Page extract
- Opening Delimiter -

The small intestinal epithelium has a highly organised structure with well- differentiated secretory and absorptive properties. Epithelial cells undergo rapid turnover, and are therefore closely regulated to maintain homeostasis between proliferation, differentiation and apoptosis. The regulation of these processes affects transforming growth factor β (TGFβ) and wingless and receptor tyrosine kinase pathways. The T84 three-dimensional epithelial differentiation model, developed in the coeliac disease study group, is has been shown to mimic the epithelial cell differentiation of intestinal crypt-villus axis. The molecular events which synergistically regulate the cellular differentiation and development in T84 epithelial cells await for further studies.

In coeliac disease gluten induces an immunological reaction in genetically susceptible subjects resulting in villus atrophy and crypt hyperplasia. Though CD4+ specific T-cells, intraepithelial lymphocytes, infiltrating plasma cells and autoantibodies are known to affect the pathogenesis of coeliac disease, the mechanisms responsible for remodelling the small intestinal mucosa, leading to tissue injury, increased epithelial cell proliferation and failure in differentiation, have remained ambiguous.

- Closing Delimiter -

(Saved data entries)
- Opening Delimiter -

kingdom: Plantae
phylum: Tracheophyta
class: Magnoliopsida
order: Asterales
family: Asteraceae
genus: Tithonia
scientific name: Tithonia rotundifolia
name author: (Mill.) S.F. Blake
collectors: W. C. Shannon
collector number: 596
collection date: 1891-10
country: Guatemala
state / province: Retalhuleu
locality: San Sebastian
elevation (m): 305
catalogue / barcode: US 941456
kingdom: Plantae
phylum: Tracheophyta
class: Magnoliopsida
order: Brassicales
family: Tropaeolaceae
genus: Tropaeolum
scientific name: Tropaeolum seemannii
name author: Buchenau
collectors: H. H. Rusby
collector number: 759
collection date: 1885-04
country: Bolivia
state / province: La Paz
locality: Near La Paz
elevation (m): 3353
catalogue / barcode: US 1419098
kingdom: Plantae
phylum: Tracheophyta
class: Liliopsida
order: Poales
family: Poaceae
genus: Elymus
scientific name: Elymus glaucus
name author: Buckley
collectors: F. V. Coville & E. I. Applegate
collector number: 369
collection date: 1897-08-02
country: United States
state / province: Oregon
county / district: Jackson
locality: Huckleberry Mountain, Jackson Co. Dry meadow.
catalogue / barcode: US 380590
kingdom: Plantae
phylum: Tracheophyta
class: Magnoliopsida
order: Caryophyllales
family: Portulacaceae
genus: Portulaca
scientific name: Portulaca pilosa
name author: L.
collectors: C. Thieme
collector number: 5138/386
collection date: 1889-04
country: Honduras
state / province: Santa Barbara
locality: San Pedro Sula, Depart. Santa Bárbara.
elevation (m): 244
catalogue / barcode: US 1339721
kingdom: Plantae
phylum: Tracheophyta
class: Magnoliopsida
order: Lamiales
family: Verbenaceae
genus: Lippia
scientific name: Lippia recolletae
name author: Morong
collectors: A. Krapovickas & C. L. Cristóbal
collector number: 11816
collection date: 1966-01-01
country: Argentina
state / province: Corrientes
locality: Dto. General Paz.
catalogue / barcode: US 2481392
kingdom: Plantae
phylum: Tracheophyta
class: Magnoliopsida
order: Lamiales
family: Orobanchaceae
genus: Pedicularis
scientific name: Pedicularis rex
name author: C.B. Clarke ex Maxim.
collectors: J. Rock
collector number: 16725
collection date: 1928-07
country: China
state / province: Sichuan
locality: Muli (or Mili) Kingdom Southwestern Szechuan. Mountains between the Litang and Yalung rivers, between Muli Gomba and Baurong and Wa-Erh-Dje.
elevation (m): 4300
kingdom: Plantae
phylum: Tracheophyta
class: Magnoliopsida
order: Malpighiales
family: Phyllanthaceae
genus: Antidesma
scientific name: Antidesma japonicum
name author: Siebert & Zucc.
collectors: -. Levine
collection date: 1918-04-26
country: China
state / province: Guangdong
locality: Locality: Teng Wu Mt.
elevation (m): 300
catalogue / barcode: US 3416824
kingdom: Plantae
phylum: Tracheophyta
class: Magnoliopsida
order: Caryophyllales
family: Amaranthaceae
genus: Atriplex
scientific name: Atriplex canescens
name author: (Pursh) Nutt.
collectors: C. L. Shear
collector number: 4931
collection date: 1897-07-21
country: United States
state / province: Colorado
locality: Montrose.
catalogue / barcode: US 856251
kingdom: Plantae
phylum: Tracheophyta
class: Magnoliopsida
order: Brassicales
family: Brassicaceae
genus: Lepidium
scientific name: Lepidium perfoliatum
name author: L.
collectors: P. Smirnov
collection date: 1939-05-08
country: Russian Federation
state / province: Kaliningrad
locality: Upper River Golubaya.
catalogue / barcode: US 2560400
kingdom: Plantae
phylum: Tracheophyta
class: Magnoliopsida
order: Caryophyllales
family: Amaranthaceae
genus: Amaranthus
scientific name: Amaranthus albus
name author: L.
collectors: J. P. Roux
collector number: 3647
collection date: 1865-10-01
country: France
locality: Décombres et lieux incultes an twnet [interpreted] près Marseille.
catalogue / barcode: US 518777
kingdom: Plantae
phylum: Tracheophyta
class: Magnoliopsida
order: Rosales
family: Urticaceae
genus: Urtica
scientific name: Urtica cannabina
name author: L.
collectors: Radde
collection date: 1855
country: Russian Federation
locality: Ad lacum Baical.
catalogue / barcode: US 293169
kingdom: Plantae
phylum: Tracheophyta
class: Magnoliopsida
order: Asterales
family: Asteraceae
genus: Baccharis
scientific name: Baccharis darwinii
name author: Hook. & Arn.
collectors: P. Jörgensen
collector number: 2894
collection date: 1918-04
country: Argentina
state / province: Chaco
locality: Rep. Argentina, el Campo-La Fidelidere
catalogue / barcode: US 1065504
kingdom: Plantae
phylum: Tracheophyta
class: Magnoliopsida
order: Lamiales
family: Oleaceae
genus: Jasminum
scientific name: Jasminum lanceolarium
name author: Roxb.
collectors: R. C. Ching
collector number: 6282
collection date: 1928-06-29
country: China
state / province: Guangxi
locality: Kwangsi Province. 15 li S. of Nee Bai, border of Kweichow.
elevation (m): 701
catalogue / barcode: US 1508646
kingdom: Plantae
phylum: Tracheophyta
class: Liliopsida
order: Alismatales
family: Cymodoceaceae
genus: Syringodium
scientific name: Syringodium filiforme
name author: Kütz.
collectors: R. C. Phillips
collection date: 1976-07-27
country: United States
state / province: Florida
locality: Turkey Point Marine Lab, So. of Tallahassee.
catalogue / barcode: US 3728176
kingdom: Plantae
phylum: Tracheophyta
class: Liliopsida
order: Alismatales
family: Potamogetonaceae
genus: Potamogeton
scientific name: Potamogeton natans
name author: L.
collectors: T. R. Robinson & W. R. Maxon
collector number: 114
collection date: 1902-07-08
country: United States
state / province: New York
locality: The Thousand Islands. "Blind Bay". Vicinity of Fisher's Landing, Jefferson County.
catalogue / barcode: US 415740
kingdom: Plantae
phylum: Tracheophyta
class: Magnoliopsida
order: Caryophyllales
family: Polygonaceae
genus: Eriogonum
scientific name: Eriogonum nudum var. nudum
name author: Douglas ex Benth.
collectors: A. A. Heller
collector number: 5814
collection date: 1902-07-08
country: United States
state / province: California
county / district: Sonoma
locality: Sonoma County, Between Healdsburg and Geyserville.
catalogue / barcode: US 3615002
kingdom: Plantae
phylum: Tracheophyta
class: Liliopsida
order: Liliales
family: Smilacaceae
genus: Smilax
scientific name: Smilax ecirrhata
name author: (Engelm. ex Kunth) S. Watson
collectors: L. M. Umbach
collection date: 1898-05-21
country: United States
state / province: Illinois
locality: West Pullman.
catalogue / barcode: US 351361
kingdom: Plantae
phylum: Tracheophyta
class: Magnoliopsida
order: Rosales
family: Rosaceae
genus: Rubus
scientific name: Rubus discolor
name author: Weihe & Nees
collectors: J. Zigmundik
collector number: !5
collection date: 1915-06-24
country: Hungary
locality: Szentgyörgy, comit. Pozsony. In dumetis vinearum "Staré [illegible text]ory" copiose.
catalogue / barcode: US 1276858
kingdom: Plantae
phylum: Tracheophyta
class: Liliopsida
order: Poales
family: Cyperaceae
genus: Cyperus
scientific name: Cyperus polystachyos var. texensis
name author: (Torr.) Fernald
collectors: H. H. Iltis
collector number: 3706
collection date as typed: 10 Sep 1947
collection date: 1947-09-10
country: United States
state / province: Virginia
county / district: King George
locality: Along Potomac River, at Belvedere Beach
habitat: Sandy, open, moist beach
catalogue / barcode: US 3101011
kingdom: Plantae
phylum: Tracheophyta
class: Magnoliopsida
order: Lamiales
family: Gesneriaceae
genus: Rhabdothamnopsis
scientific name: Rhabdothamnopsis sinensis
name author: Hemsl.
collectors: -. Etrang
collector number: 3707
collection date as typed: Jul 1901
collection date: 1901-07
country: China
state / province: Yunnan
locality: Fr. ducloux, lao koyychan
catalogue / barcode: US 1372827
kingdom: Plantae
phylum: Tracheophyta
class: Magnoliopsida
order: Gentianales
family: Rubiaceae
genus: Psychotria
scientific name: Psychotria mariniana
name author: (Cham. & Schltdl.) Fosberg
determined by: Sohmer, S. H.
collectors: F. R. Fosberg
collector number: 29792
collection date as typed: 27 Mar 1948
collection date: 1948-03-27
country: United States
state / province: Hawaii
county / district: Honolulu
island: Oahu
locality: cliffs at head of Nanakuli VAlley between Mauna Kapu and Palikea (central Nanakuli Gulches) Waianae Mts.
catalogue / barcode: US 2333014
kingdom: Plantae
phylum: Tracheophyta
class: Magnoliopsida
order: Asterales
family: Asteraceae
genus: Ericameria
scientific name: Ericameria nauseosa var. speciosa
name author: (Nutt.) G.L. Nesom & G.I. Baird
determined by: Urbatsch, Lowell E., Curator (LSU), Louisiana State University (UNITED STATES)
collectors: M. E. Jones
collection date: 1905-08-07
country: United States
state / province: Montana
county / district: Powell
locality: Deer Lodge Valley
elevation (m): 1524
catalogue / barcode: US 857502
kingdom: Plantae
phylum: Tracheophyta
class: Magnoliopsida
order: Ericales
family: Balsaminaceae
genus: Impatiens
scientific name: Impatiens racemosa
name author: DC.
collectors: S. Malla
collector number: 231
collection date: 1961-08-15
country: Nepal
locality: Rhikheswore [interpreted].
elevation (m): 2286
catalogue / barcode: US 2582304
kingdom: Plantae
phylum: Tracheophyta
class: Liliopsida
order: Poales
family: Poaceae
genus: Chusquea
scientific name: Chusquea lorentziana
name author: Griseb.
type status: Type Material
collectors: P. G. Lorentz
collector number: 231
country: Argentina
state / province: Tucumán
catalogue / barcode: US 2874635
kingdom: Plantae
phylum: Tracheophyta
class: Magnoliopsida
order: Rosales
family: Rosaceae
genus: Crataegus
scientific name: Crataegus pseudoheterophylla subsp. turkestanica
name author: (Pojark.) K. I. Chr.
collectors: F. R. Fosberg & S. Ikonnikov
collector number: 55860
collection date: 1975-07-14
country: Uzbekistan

- Closing Delimiter -

What to work on
Write the next part of the passage on the small intestinal epithelium and coeliac disease, starting after its final sentence.

Result
The present study has three sections. The aim of the first section was to characterise genes whose transcription is affected in the differentiation of epithelial cells in three-dimensional epithelial cell differentiation model. In the second section the aim was to find gene transcripts which might have a role in coeliac disease pathogenesis. In the third section the genes which operate similarly in epithelial proliferation and differentiation in the epithelial cell differentiation model and in coeliac patient small intestinal mucosal biopsy samples were sought to by combining the data from a two previous sections.

All the gene expression studies were performed using a complementary strand of deoxyribonucleic acid (cDNA) filter microarray. The expression of some selected genes was also defined at protein level.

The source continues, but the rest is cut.